The Work & Class menu—which is a blend of Latin flavors and Southern comfort food, laid out in the build-your-own format of a barbecue joint—is equally well-conceived. Before opening Work & Class, Rodriguez cooked under James Beard Award–winner Jennifer Jasinski for 16 years. This background is apparent in dishes such as that goat and consommé. During my first visit, huge pieces of Colorado-raised goat were tender and pleasantly bitter from a toasted-guajillo sauce. I happily ignored dining etiquette rules when I licked my fingers of the juices from a smoky, mascarpone-stuffed jalapeño. On another occasion, the chickpea croquettes were so creamy I caught myself studying them to figure out how I could attempt them at home. During a bar visit, I couldn’t stop eating a side of cilantro rice and black beans, which had the perfect bite. One night, tender shreds of cochinita pibil had enough sour orange zing to conjure up memories of the time I forced my childhood friend to get off the Cancún tourist track and brave a locals-only dining room. And Oh. My. God. Rodriguez’s braised greens were absurdly good. They had enough grated Parmesan cheese and cream to counter the gentle bitterness of red and green chard, but not so much that it masked the pungency I craved in between gorgeously fatty bites of meat. (Ordering the storied Massive Attack salad after your protein fills the hankering for bright, crisp flavors. Drinking anything bracing from the restaurant’s well-curated beer list works, too.) 

If I weren’t paid to record all of these dining details, I would have been having even more fun—too much to notice Work & Class’ more negligible shortcomings. During a bar stop with a visiting friend, pork and veal meatballs (a family recipe) were flavorful but dense, demanding the breadcrumbs with which they were made before they became gluten-free. An otherwise lovingly prepared piece of cornmeal-fried catfish and a side of cheesy polenta were both in dire need of a few pinches of salt. The stout reduction that pooled around my husband’s braised short ribs was a bit tinny from the metal pie plate. A drumstick socket didn’t separate from the body of a buffalo-style chicken as easily as it should have. My companion’s lime and blueberry pie tasted mostly of burnt cooking oil. If I hadn’t visited multiple times, I might not have known that Rodriguez’s childhood tortillas were one server’s gratis suggestion but another server’s sneaky up-charge. And you can be sure I wouldn’t have realized that the category of nonalcoholic beverages goes entirely unmentioned on the menu.
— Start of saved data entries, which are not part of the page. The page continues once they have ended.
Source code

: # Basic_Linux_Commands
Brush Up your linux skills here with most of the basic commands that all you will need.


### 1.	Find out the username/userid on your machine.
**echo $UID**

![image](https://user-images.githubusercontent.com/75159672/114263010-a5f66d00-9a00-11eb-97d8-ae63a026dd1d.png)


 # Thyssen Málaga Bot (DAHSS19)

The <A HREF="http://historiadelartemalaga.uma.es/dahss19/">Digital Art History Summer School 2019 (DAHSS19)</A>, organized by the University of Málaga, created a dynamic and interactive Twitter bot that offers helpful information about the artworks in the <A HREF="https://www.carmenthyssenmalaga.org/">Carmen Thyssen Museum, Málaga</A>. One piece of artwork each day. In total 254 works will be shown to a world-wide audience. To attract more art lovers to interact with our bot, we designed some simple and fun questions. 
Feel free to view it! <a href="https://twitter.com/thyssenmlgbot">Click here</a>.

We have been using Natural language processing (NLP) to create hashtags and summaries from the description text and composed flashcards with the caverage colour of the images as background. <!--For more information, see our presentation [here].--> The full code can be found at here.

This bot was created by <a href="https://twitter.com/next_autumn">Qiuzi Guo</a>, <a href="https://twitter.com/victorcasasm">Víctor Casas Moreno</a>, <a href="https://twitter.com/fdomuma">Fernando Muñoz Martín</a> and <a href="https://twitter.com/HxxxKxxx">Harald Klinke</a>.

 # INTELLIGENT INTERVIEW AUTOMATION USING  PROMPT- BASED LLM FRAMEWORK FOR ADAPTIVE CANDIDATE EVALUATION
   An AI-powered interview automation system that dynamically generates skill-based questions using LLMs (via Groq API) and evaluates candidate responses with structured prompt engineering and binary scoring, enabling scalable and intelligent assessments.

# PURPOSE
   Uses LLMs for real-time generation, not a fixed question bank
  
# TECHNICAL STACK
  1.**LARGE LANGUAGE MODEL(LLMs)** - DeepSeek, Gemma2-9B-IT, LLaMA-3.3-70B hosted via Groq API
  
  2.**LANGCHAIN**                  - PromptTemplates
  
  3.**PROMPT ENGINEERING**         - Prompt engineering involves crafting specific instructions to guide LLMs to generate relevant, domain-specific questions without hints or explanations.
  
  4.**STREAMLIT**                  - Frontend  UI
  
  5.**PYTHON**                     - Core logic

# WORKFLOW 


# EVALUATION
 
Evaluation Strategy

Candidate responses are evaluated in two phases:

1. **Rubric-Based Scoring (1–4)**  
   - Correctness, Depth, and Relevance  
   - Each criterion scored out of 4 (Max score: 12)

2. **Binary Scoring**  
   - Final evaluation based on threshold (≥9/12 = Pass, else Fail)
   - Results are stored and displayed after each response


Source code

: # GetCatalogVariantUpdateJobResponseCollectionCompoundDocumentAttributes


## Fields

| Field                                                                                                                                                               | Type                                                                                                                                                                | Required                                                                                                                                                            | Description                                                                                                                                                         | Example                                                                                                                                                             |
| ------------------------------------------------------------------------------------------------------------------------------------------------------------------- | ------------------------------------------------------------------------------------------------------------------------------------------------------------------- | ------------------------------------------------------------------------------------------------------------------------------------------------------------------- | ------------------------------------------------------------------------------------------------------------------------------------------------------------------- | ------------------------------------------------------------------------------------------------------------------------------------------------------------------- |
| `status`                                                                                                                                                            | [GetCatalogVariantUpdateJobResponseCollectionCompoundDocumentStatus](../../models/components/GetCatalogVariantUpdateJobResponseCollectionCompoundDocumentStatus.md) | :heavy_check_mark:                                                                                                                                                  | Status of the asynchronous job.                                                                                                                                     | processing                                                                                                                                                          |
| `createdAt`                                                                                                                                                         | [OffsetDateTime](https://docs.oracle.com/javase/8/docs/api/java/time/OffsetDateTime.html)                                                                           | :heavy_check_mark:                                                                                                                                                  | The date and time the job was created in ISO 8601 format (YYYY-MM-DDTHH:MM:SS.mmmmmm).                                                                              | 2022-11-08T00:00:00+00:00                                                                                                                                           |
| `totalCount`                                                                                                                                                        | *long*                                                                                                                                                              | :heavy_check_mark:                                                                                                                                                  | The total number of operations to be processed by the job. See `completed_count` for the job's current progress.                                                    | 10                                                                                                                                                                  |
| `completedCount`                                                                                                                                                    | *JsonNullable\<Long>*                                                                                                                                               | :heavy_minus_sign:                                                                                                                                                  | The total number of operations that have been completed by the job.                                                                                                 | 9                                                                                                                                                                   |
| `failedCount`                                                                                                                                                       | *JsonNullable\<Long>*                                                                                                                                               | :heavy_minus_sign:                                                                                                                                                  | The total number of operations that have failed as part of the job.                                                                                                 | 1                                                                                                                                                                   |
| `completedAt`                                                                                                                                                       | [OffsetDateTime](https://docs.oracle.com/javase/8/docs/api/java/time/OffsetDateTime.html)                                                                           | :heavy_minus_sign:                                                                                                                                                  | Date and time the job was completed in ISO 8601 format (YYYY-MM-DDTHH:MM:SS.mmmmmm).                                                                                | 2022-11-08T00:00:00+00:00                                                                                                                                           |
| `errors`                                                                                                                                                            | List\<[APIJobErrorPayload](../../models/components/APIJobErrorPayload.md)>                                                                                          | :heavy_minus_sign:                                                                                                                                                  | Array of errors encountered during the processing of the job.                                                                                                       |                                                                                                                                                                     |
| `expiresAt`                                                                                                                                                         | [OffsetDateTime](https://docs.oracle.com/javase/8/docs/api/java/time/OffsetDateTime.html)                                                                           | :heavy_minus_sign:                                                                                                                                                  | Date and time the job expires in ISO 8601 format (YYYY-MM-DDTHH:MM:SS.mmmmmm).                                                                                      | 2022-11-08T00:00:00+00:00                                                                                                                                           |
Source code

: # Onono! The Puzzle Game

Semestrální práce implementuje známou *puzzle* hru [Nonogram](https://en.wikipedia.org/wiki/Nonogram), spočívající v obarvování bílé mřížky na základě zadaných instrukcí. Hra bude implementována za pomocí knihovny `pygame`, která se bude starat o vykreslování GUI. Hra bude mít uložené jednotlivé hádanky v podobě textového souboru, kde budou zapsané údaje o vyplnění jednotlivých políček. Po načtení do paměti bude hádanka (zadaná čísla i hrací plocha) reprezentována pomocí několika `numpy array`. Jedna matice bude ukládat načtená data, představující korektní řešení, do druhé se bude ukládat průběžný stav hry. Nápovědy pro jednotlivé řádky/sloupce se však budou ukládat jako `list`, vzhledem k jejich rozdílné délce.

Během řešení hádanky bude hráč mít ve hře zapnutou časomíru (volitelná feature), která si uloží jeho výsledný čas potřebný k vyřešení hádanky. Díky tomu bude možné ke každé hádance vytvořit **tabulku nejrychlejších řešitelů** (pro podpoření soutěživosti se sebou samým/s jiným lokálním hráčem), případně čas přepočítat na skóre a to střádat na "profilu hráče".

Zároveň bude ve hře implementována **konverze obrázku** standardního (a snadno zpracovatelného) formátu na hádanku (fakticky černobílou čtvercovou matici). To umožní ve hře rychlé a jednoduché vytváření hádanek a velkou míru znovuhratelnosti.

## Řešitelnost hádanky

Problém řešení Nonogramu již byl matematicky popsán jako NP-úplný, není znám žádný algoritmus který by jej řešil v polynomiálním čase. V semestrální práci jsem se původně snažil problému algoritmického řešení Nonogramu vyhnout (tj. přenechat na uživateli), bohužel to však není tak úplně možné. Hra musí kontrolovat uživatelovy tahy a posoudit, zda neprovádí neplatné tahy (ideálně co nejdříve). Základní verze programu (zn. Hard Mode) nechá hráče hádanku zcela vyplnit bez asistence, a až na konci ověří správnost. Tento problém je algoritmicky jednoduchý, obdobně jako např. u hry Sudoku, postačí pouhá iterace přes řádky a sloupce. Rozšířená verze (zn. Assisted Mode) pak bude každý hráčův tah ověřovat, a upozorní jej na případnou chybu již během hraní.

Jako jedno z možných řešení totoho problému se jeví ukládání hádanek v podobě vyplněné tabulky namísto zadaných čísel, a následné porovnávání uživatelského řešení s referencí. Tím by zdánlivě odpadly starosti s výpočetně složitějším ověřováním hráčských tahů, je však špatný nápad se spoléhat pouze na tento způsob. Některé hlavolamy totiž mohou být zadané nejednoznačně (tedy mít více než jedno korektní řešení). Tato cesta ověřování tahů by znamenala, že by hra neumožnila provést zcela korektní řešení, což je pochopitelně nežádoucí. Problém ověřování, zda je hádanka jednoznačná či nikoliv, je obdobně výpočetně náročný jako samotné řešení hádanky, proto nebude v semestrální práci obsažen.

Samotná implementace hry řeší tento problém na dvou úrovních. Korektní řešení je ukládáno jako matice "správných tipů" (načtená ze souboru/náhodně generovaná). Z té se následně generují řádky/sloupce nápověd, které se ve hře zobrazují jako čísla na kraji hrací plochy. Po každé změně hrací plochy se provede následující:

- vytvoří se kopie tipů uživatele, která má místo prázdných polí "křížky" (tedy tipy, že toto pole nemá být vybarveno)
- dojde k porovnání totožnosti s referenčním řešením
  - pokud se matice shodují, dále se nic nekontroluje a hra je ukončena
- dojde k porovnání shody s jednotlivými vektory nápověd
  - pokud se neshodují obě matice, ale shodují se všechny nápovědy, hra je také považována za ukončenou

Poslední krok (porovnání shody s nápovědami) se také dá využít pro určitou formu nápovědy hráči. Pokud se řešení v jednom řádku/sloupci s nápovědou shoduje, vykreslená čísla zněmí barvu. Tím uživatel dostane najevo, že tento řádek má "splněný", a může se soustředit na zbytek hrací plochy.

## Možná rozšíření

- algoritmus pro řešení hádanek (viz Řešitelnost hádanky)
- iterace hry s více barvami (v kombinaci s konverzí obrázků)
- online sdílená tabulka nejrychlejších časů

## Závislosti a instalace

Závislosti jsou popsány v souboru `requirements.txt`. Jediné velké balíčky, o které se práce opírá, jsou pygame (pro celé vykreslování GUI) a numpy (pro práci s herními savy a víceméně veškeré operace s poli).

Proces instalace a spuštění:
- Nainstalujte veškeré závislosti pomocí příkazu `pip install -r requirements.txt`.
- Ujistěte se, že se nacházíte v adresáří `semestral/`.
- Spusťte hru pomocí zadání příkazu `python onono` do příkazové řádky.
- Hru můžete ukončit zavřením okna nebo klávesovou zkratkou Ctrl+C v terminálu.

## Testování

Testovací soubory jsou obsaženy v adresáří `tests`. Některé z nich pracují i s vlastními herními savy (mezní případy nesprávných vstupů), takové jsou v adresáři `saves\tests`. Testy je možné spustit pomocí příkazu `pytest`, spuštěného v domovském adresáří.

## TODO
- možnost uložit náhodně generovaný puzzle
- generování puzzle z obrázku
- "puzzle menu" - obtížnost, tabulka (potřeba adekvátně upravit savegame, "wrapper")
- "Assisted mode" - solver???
On my last visit to Work & Class, I sat at the chef’s counter and watched the kitchen, shaking my head in disbelief. The cooks fire up to six turns a night. One managed to fit  half a dozen ears of Mexican corn, a smoking chicken, a large order of the twice-baked red bliss potatoes, and a starter of blue-corn empanadas under the heat lamp in a matter of seconds. Another was garnishing a to-go order while the giant bowl he’d just used to season those empanadas was still rocking into place atop a teetering stack of Sysco plastic-wrap boxes. This is a consistently slammed restaurant where nabbing a bar stool is a contact sport. It’s the kind of place where people wait an hour at a nearby watering hole for an open table. It’s a spot where the people one seat over are planning their next visit before they’ve even paid for this one. 

I guess there is one thing I’d change at Work & Class: I’d have another orange word printed for that light-up hostess stand sign. It should read “Now Serving Good Fun.” One night as we settled our bill, Maciag stopped by our table. I was anonymous and poker-faced about our meal, as I always am when working. “Thanks for putting up with the chaos of this place,” he said intuitively. “That’s part of who we are.” Indeed, it’s a bit of a circus at Work & Class, but it’s a happy, delicious, and entirely recommendable one.